Muscles are eaten not only by bacteria, but by carnivorous beetles. I wasn't aware that meat-eating beetles existed, but there you go....
...There is a passage in the Buddhist Sutra on Mindfulness called the Nine Cemetery Contemplations. Apprentice monks are instructed to meditate on a series of decomposing bodies in the charnel ground, starting with a body "swollen and blue and festering," progressing to one "being eaten by…different kinds of worms," and moving on to a skeleton, "without flesh and blood, held together by the tendons." The monks were told to keep meditating until they were calm and a smile appeared on their faces. I describe this to Arpad and Ron, explaining that the idea is to come to peace with the transient nature of our bodily existence, to overcome the revulsion and fear. Or something...”

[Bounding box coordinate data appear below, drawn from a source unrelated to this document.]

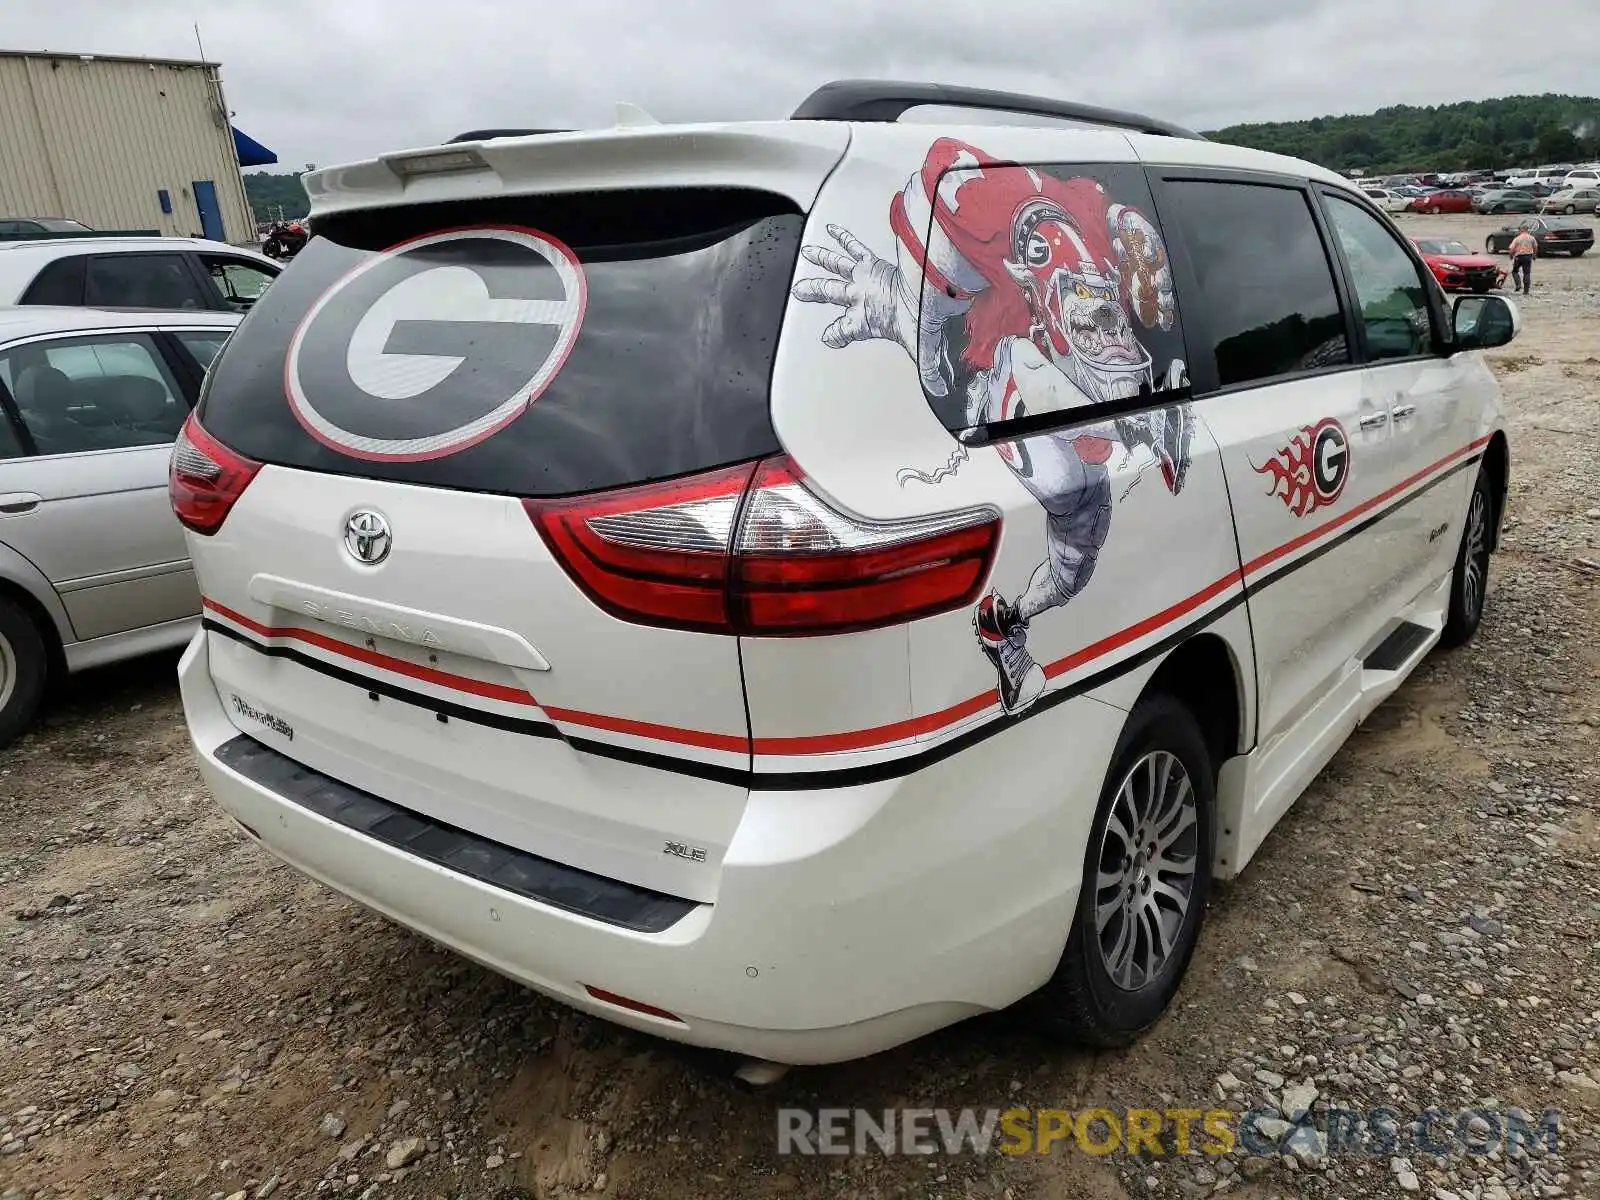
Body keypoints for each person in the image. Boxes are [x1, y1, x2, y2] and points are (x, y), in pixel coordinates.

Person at [1508, 226, 1538, 294]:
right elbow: (1535, 247)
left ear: (1521, 230)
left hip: (1518, 257)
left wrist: (1511, 256)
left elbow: (1511, 249)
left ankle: (1518, 284)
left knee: (1514, 271)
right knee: (1527, 273)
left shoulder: (1517, 238)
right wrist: (1534, 255)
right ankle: (1526, 291)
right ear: (1527, 230)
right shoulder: (1531, 238)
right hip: (1528, 256)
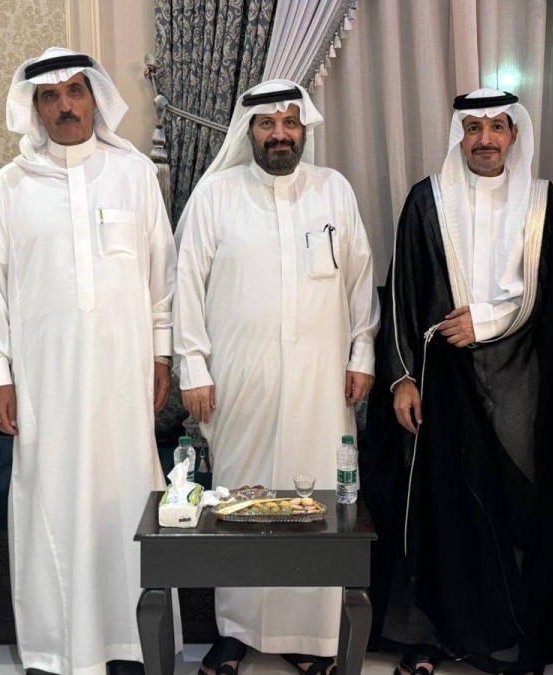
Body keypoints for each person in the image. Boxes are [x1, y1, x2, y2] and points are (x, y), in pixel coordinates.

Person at [362, 89, 553, 675]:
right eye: (473, 128)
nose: (485, 139)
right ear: (459, 137)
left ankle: (514, 642)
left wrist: (488, 321)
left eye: (497, 127)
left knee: (517, 506)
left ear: (515, 136)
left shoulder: (541, 202)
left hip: (524, 379)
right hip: (441, 378)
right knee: (446, 505)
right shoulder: (428, 199)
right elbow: (404, 292)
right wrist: (402, 380)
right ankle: (434, 638)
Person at [0, 47, 178, 675]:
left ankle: (131, 644)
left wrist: (162, 353)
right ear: (35, 108)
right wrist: (0, 376)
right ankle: (54, 650)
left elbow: (161, 276)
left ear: (95, 98)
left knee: (129, 497)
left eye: (75, 91)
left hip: (123, 376)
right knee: (50, 504)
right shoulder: (10, 185)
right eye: (50, 95)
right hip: (45, 381)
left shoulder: (134, 174)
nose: (65, 105)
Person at [173, 80, 380, 675]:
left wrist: (362, 353)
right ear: (250, 131)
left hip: (321, 380)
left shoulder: (333, 189)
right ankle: (236, 632)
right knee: (242, 498)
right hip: (241, 379)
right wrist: (193, 366)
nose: (280, 134)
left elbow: (359, 278)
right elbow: (186, 284)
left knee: (315, 501)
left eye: (290, 122)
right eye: (267, 124)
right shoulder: (217, 194)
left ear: (304, 128)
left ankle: (309, 638)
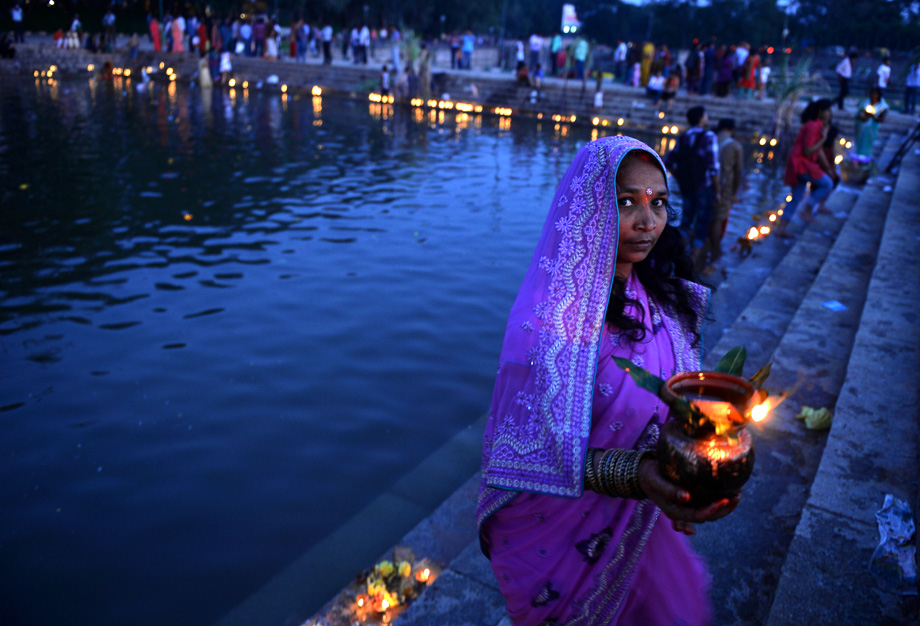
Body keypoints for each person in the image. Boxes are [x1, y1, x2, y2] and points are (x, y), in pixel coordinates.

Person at [478, 135, 736, 626]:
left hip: (642, 523)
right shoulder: (547, 325)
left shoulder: (656, 295)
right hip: (557, 541)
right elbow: (527, 455)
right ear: (589, 206)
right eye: (626, 203)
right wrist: (638, 475)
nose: (648, 223)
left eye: (658, 203)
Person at [665, 105, 720, 265]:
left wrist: (680, 178)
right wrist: (718, 191)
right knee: (702, 225)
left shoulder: (683, 137)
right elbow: (713, 168)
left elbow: (668, 161)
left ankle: (677, 259)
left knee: (685, 222)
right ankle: (693, 262)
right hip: (704, 188)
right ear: (701, 118)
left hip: (686, 187)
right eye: (705, 115)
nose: (707, 117)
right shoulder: (709, 136)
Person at [778, 99, 837, 237]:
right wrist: (823, 139)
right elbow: (808, 150)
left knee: (796, 197)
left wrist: (828, 167)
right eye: (827, 110)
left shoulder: (817, 125)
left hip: (800, 163)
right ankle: (807, 208)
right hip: (801, 164)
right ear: (821, 112)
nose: (829, 113)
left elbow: (817, 151)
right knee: (827, 184)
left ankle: (781, 228)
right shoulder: (812, 126)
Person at [709, 118, 743, 266]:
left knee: (704, 218)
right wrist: (735, 192)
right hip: (724, 188)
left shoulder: (710, 140)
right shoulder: (735, 146)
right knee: (718, 219)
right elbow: (738, 171)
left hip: (706, 185)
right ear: (732, 129)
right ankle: (715, 250)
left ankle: (700, 249)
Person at [854, 87, 889, 157]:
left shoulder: (883, 106)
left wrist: (873, 115)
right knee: (859, 142)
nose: (874, 96)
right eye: (873, 94)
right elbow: (858, 114)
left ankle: (866, 159)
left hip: (872, 129)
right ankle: (857, 157)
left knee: (868, 143)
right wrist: (863, 116)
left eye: (876, 94)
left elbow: (881, 119)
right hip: (861, 127)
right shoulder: (866, 102)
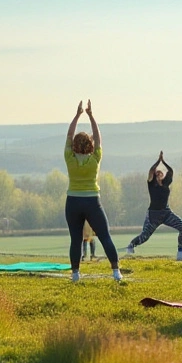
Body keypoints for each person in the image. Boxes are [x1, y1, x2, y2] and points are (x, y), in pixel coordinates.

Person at [64, 100, 122, 282]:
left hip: (73, 201)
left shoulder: (69, 157)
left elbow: (69, 133)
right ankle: (116, 272)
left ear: (74, 144)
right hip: (92, 202)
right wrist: (90, 115)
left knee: (75, 239)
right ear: (90, 144)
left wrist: (77, 115)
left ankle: (75, 274)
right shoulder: (95, 158)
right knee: (105, 236)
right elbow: (98, 136)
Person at [124, 151, 182, 261]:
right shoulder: (151, 184)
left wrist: (163, 161)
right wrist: (157, 162)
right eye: (157, 173)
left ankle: (180, 253)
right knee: (144, 236)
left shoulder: (166, 183)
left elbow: (170, 171)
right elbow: (151, 171)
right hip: (154, 215)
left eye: (160, 173)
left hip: (166, 213)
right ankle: (131, 245)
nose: (159, 174)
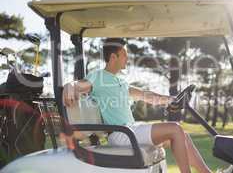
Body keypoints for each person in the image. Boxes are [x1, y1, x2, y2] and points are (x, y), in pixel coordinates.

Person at [63, 38, 211, 173]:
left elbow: (147, 95)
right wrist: (70, 85)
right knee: (175, 129)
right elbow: (80, 85)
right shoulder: (98, 76)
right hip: (121, 134)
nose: (127, 58)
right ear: (113, 57)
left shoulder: (120, 82)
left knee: (182, 135)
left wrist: (171, 99)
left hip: (130, 130)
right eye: (124, 55)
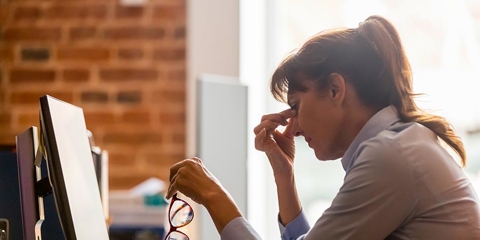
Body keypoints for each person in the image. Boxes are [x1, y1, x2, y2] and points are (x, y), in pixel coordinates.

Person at [166, 15, 480, 239]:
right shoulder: (400, 144)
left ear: (334, 89)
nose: (295, 126)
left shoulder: (390, 157)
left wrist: (212, 195)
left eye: (296, 107)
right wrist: (283, 174)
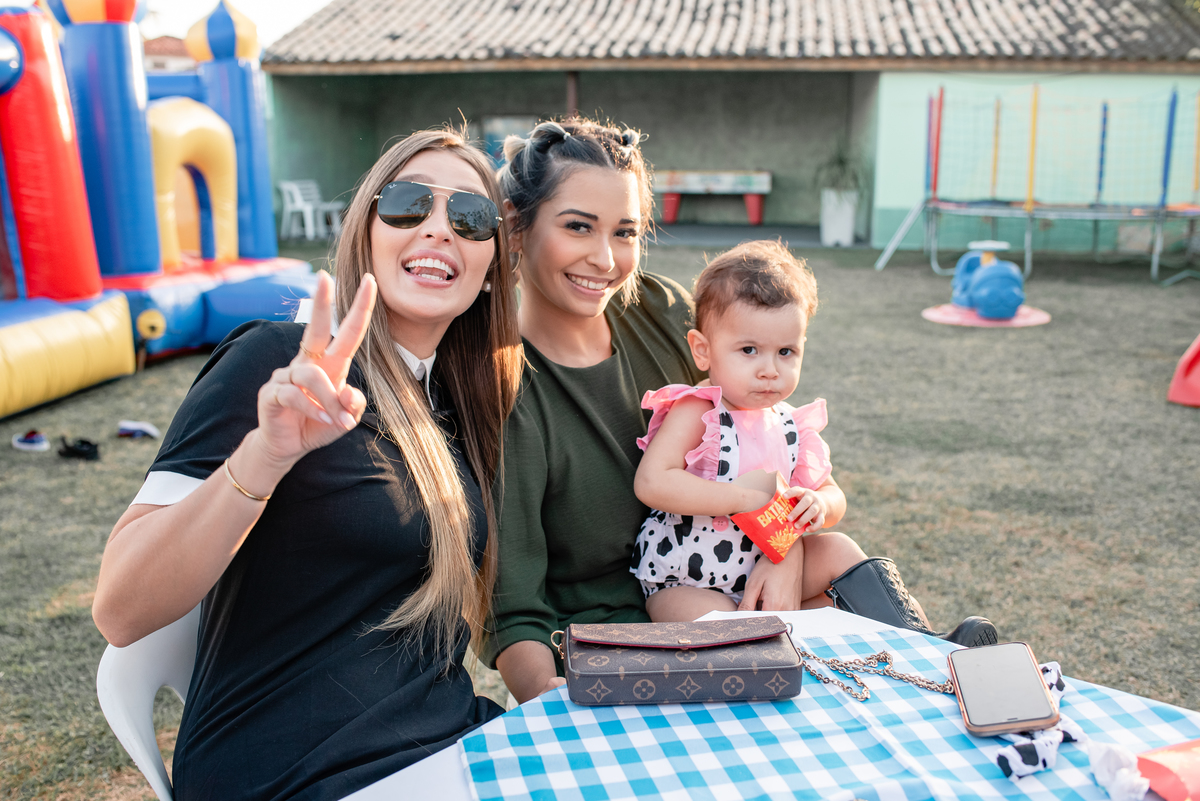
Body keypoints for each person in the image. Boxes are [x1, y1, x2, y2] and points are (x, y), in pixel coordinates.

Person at [485, 118, 996, 706]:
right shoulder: (504, 387)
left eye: (625, 232)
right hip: (632, 637)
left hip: (744, 570)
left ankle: (940, 662)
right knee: (788, 677)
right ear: (517, 226)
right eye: (578, 227)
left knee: (856, 599)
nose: (605, 259)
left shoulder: (658, 313)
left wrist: (787, 548)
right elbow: (513, 601)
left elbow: (758, 432)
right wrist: (546, 697)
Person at [91, 127, 522, 801]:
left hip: (443, 746)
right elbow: (120, 608)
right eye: (410, 203)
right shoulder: (273, 363)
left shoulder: (455, 407)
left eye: (470, 216)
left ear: (493, 264)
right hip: (297, 774)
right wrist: (265, 455)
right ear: (366, 232)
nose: (439, 229)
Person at [631, 240, 867, 622]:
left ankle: (922, 637)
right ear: (703, 350)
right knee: (724, 631)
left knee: (842, 552)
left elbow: (832, 493)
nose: (769, 369)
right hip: (690, 580)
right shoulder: (700, 411)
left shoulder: (792, 424)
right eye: (749, 350)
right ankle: (760, 644)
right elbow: (653, 483)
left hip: (771, 574)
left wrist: (819, 504)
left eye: (785, 352)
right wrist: (741, 498)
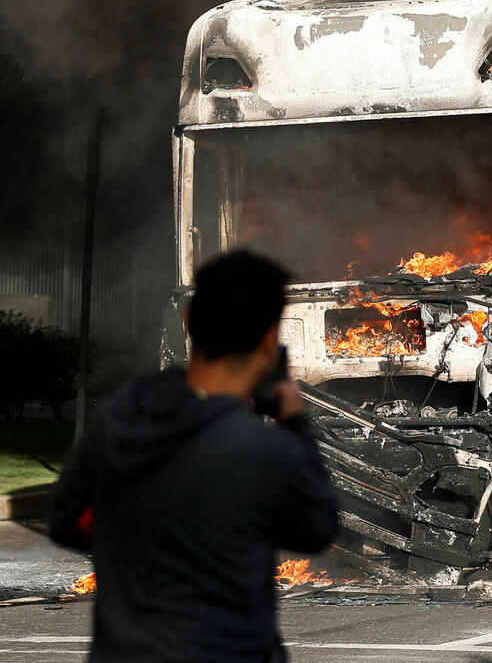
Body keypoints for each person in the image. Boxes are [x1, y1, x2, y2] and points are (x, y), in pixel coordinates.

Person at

Peter Conrad, review of 'Leonardo and the Last Supper', 2012 by Ross King, 'The Observer':
 "...King wants to believe that great art lasts for ever, so he argues that The Last Supper has enjoyed, like Christ, "a kind of resurrection" in Warhol's silk screens or the cloned version that Peter Greenaway manufactured with an inkjet printer. But I wonder if Leonardo didn't intend it to decay. He knew that creativity fights a losing battle with destruction and that art cannot outwit nature: what better way to illustrate those morbid truths than to produce a miraculously beautiful painting that almost immediately begins to revert, like the bodies and minds of all who look at it, to unformed chaos?"